Nonetheless, the siting of a hornshark and some tiny octopi amongst
the kelp in the sunshine made up for the lack of distinct wreck.
With that our time on the islands had come to an end, so we headed
south past the spectacular spines of Anacapa and set course for San
Diego. The crew quickly settled back into the watch rhythm. The
weather was doing its best to avoid monotony becoming an issue,
blessing some watches with non-stop rain, others with some proper
sailing (apparently we even hit 11 knots at one point!), some with
neither and others with a nice variation. The dolphins playing
alongside Sea Dragon though were enjoyed by all. A few curve balls
were also thrown in, such as a Navy carrier conducting flight
operations without navigation lights, distinguishable only as a
hulking silhouette agains the horizon.
We arrived in San Diego rather damp but in good spirits. The
introduction of music to night watches were a revelation. Setting Eric
ashore in his best shirt to impress the customs officers, we danced
and dodged around the frigates and tugs coming into the busy harbor
whilst we waited. Having been suitably charming, Eric returned and we
were free to continue south toward Ensenada!
It was a very pleasant last day of sailing, the wind even stayed
around for the whole passage, from a favorable direction as well!
Sporadic whale sightings continued all day. Some were definitely
humpbacks and greys, but possible fin whales and risso’s dolphins were
also thrown into the mix. We beat the sunset into port, leaving the
evening free for the crew to enjoy the shore luxuries which had been
missed most sorely over the week; ice cream and showers which didn’t
require body contortion and advanced balancing skills seemed to top
Suddenly we were onto the last day of the trip. It had snuck up on us.
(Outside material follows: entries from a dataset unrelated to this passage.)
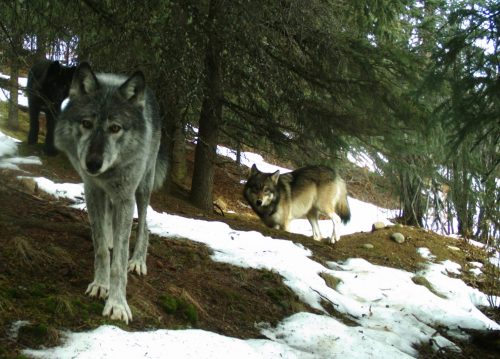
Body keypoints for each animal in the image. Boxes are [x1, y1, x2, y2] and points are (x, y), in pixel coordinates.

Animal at [54, 62, 168, 324]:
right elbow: (100, 249)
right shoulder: (93, 190)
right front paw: (100, 284)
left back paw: (137, 261)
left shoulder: (126, 197)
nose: (93, 164)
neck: (108, 173)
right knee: (109, 228)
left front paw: (117, 304)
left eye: (115, 128)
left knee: (144, 225)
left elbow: (119, 262)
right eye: (86, 124)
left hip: (142, 189)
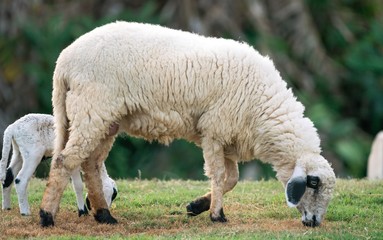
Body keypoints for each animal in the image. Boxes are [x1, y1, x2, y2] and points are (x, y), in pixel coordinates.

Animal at [39, 20, 336, 227]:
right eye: (313, 184)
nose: (314, 223)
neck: (264, 110)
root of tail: (64, 61)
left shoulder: (227, 137)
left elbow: (232, 179)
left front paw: (198, 205)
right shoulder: (215, 129)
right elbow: (219, 176)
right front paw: (217, 215)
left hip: (104, 118)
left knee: (90, 164)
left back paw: (104, 215)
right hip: (91, 110)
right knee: (65, 160)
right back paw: (46, 216)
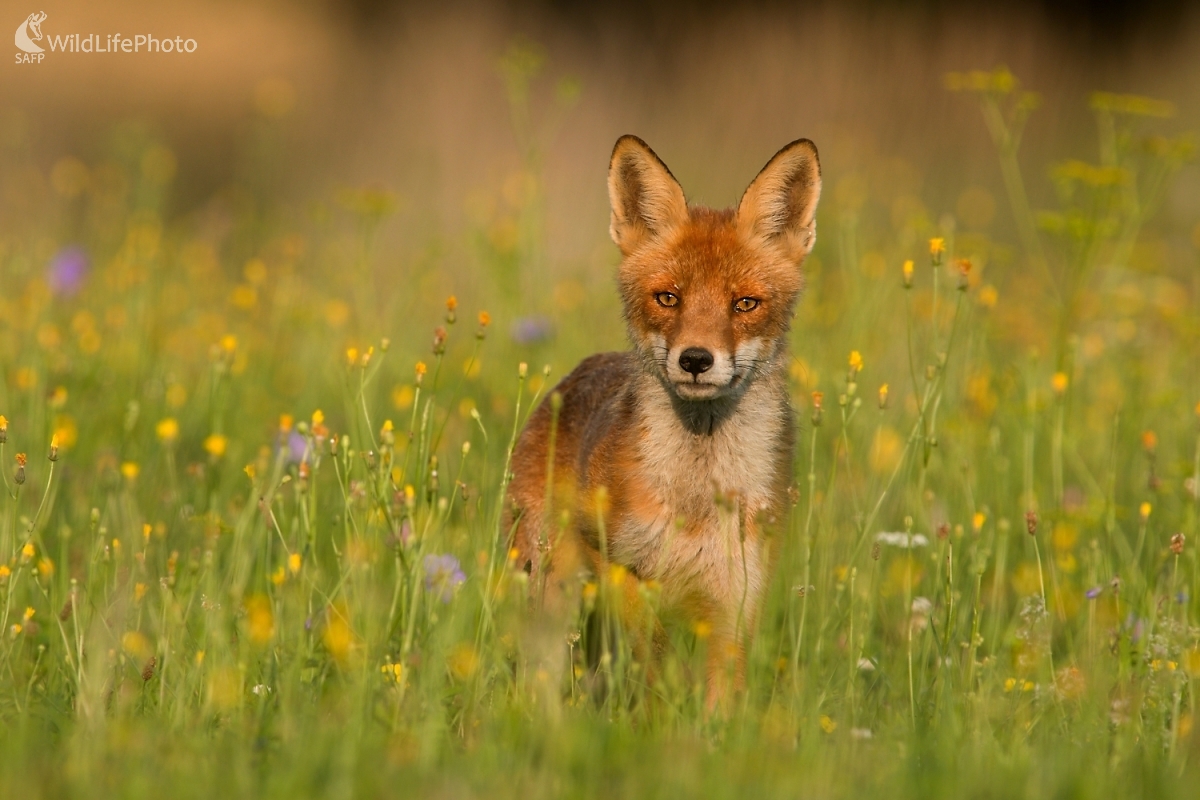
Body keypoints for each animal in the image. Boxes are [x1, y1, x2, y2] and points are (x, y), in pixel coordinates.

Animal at [501, 134, 820, 710]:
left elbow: (720, 701)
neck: (697, 495)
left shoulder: (740, 593)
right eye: (668, 298)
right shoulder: (626, 571)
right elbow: (653, 670)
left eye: (745, 304)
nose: (695, 359)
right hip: (547, 595)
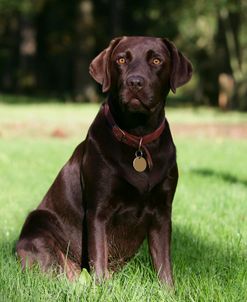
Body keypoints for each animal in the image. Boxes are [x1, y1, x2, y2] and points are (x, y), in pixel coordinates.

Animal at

After breakfast some time was dedicated to identifying some of the
many species that had been spotted and photographed over the course of
the week. In the afternoon we thought we’d make the most of being
right by a whale migration route and see if we could spot some more.
We were met with astounding success. The highlight was a pod of 5 or 6
humpbacks heading straight toward the boat and treating us to some
spectacular breaches. There were spouts and fins in almost every
direction we could look, so close often that we could hear them
exhale. Exhilarated and rather in awe of these beautiful and majestic
creatures we left them to it and headed for shore a last time.
However, watching the practices of some of the whale watching tour
operators out of Ensenada left a slightly bitter taste in our mouths
as they harangued the whales, getting far too close and following them
with deafeningly loud engines.
We finished off this wonderful trip at the local craft brewery with
some excellent beer and fish tacos in the sunset. So now it is just
the three of us on board Sea Dragon again, waiting for the next crew
to join and be able to set sail for Hawaii. Having had a such a
brilliant start to the season, it is now looking like that wait might
be a slightly longer one. The Coronavirus chaos is catching up to us
too. For now we will be here in Ensenada, making the most of the 6
weeks by which we have postponed our crossing. With plenty of boat
projects to see to, lots of excellent Mexican food to eat and much
exploring to be done, that prospect doesn’t seem too daunting!
Thanks to our wonderful group from this voyage for the photos – it was a great start to the season, and we look forward to sailing again once the Coronavirus is past.